Mangkaja Arts Resource Agency

Another 2.5 hours down the sealed highway takes you to Mangkaja Arts in Fitzroy Crossing, where you are greeted by fairy floss colours that reflect desert landscapes. Representing five language groups that were gathered together on the Fitzroy River during colonisation, Mangkaja Arts is renowned for its bright colour palette and unconventional materials including Perspex, tin and even cow hides!

Marnin Studio

Just five minutes down the road is Marnin Studio, which is the social enterprise arm of the Marninwarntikura Women’s Resource Centre. A healing space for women to create, relax and learn, Marnin Studio provides a pathway to financial independence for its incredible artists. Known for its pastel hues and contemporary designs, Marnin Studio produces beautiful hand painted boab nuts, naturally dyed silk scarves and block-printed textiles that speak to the local environment and culture.

Image courtesy Warmun Art Centre

Warmun Art Centre

Warmun Art Centre is a veritable who’s who of the contemporary arts world, with so many big names emerging from this community including Paddy Bedford, Mabel Juli, Patrick Mung Mung, Lena Nyadbi, Rusty Peters and Shirley Purdie. Warmun itself is little more than a roadhouse, but the surrounding landscape is jaw dropping as is the art. The Warmun style is instantly recognisable – think coarsely crushed ochre on large canvases, limited colour palettes and uncluttered compositions. Warmun is a collector’s paradise, with artists having strong representation in all major galleries and museums across the country.

Waringarri Aboriginal Arts

Located at the base of Kelly’s Knob in Kununurra, Waringarri Aboriginal Arts is the longest-running art centre in the Kimberley. As well as maintaining a beautiful gallery space, Waringarri Aboriginal Arts also offers a range of cultural tours encompassing art, music, bush tucker and even walks on country.
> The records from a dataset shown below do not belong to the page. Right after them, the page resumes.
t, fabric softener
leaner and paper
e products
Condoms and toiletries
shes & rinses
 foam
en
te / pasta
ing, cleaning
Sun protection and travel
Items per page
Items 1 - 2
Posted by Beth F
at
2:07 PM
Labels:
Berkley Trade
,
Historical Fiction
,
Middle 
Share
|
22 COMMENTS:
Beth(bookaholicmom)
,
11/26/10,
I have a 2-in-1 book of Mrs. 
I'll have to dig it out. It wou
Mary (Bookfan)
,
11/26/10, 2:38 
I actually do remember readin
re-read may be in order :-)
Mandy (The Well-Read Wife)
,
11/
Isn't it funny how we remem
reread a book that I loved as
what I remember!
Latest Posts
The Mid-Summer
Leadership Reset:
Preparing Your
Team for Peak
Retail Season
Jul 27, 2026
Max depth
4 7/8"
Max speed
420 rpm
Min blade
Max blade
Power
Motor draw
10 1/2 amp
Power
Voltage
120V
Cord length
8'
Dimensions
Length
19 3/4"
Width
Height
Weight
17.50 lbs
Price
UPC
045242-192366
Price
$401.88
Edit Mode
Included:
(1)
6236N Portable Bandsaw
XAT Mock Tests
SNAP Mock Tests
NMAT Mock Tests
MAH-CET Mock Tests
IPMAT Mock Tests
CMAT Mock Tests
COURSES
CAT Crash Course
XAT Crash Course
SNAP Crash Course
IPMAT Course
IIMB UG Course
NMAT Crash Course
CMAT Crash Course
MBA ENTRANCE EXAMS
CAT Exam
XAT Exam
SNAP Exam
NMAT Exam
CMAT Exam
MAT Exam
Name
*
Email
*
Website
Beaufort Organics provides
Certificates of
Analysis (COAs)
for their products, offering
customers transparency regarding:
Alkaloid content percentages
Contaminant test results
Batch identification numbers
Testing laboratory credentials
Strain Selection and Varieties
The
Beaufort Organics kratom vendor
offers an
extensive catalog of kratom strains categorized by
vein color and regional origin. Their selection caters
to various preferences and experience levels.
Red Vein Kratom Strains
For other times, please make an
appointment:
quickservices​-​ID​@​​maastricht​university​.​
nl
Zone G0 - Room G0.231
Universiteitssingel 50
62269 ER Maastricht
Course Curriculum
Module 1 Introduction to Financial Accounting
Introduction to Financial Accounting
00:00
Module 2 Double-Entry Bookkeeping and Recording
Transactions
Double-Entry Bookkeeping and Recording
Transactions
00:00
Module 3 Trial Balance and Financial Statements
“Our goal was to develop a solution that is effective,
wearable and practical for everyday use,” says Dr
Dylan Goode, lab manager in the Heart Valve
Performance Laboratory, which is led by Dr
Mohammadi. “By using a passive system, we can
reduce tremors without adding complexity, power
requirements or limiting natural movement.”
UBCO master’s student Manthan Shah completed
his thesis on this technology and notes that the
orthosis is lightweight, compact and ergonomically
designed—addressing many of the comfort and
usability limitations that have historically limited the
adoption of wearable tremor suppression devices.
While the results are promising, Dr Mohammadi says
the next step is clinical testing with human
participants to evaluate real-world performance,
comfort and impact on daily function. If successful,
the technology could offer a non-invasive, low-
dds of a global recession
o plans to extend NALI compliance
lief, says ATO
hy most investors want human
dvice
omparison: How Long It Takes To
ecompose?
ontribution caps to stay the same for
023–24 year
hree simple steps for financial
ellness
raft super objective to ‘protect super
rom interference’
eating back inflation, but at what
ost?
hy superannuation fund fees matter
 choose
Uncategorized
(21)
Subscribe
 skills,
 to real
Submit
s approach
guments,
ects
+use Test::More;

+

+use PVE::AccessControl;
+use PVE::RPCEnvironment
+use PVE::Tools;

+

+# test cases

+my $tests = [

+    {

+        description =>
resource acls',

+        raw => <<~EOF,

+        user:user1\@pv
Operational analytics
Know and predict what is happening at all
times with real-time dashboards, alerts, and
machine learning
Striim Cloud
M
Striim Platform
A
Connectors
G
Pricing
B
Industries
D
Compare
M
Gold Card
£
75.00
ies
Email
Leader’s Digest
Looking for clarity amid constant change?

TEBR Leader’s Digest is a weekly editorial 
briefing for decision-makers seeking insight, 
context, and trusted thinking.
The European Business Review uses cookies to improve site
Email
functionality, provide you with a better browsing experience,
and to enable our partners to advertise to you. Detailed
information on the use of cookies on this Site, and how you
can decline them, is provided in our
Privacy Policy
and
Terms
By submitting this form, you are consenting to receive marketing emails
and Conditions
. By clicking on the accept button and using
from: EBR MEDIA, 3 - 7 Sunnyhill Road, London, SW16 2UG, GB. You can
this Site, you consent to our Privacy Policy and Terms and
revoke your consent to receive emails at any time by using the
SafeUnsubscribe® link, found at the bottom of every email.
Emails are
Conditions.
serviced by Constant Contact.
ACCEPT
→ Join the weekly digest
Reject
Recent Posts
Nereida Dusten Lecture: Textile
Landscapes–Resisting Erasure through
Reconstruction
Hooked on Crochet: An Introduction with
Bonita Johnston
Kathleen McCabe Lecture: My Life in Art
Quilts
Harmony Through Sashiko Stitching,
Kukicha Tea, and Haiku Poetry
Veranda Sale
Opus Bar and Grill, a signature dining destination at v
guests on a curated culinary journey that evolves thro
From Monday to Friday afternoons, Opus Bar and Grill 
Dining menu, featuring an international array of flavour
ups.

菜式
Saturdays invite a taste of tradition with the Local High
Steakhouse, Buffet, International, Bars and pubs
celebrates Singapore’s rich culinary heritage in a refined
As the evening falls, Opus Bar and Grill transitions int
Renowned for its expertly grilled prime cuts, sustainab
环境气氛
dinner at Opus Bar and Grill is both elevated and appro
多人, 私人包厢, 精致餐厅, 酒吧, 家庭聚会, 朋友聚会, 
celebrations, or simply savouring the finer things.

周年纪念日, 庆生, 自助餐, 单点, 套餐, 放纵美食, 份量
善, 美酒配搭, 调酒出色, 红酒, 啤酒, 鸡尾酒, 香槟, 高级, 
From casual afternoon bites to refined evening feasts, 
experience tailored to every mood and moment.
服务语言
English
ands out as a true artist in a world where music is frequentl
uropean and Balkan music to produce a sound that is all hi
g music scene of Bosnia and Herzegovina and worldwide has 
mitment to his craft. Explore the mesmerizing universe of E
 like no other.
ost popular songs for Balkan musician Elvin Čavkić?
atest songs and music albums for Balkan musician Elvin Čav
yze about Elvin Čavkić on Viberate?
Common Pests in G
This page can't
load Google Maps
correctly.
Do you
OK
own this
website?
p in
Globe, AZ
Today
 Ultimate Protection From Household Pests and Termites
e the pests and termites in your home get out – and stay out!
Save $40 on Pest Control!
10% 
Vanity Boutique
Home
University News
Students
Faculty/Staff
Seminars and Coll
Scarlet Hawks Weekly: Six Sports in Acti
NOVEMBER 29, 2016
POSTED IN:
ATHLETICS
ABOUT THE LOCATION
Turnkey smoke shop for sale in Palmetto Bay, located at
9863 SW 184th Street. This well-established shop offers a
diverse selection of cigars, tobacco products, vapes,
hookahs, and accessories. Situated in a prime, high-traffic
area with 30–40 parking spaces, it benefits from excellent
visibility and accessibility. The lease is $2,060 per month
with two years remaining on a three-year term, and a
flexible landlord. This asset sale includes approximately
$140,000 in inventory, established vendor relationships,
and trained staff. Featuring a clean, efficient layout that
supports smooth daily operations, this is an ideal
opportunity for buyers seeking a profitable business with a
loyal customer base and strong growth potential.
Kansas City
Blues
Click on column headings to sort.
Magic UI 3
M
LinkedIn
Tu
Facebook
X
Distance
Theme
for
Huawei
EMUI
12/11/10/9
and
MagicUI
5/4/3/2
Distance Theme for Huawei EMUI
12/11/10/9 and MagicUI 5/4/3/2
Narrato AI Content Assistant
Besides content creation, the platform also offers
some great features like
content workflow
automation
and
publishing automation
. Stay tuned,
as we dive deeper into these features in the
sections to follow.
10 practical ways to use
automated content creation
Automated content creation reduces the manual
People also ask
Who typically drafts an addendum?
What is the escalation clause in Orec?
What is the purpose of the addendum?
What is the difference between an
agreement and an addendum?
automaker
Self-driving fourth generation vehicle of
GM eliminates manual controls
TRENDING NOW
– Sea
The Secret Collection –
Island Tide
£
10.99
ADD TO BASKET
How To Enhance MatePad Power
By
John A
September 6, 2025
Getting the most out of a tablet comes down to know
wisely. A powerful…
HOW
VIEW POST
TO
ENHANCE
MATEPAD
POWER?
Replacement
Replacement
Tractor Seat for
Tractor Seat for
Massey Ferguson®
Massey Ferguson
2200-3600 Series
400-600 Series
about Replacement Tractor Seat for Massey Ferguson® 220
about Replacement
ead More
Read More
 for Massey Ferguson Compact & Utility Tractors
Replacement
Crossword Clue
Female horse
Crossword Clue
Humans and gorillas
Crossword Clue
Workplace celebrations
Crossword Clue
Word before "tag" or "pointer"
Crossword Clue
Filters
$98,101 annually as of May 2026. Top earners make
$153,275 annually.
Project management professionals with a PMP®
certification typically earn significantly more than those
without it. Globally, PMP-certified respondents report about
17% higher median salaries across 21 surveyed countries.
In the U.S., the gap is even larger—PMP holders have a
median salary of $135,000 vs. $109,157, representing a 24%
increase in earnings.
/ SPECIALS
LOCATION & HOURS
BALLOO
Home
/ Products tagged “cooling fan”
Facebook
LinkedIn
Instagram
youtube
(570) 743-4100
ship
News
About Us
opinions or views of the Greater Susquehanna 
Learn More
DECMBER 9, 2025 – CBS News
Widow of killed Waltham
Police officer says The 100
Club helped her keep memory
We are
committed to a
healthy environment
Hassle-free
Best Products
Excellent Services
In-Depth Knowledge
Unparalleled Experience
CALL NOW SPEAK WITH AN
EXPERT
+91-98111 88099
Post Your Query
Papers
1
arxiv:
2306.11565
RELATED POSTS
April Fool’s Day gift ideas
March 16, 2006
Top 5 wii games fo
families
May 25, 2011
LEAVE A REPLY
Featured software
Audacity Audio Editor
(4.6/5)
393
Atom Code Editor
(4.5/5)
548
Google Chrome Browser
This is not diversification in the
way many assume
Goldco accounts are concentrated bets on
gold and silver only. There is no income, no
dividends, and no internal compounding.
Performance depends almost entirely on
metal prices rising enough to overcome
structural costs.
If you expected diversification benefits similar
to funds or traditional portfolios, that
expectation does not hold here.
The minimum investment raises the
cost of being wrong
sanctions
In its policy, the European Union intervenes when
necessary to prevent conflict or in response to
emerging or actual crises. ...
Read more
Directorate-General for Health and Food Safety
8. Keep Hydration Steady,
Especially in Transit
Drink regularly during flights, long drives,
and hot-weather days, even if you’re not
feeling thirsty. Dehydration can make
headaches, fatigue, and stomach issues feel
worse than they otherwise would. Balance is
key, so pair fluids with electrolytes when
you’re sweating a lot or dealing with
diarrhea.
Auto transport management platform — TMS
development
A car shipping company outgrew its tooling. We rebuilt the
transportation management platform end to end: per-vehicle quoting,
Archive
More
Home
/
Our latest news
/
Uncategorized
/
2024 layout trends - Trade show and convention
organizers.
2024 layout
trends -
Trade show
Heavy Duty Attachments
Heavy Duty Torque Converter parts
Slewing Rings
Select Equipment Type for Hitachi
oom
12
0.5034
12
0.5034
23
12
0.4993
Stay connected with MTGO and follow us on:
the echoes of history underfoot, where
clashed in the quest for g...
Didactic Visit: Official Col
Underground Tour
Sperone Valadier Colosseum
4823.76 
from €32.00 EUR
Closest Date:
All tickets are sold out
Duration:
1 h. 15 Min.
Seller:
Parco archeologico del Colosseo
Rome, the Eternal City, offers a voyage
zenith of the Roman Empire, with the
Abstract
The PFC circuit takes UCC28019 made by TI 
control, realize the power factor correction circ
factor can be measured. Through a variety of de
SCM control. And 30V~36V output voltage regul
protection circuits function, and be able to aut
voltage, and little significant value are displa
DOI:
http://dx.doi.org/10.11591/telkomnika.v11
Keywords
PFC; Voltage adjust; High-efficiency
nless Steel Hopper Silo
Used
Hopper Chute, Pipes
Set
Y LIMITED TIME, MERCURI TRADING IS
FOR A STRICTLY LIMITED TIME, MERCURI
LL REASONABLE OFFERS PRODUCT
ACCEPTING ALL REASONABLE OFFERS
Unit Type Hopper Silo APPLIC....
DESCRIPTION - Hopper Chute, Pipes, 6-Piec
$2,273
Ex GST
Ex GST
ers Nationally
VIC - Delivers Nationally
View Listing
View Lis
Artist Jan Griffiths. Photo by Sarah Duguid

Kira Kiro Art Centre

Finally, if you make it as far as Kalumburu, be sure to stop by Kira Kiro Arts. Kira Kiro is the local word for ‘Bradshaw’ figures or gyorn gyorns, which dominate cave sites in the local region, and is the dominant iconography of contemporary art coming from Kalumburu. Artists such as Betty Bundamurra mainly use ochre pigment on either paper or canvas to capture the crowded compositions of the rock art of their ancestors.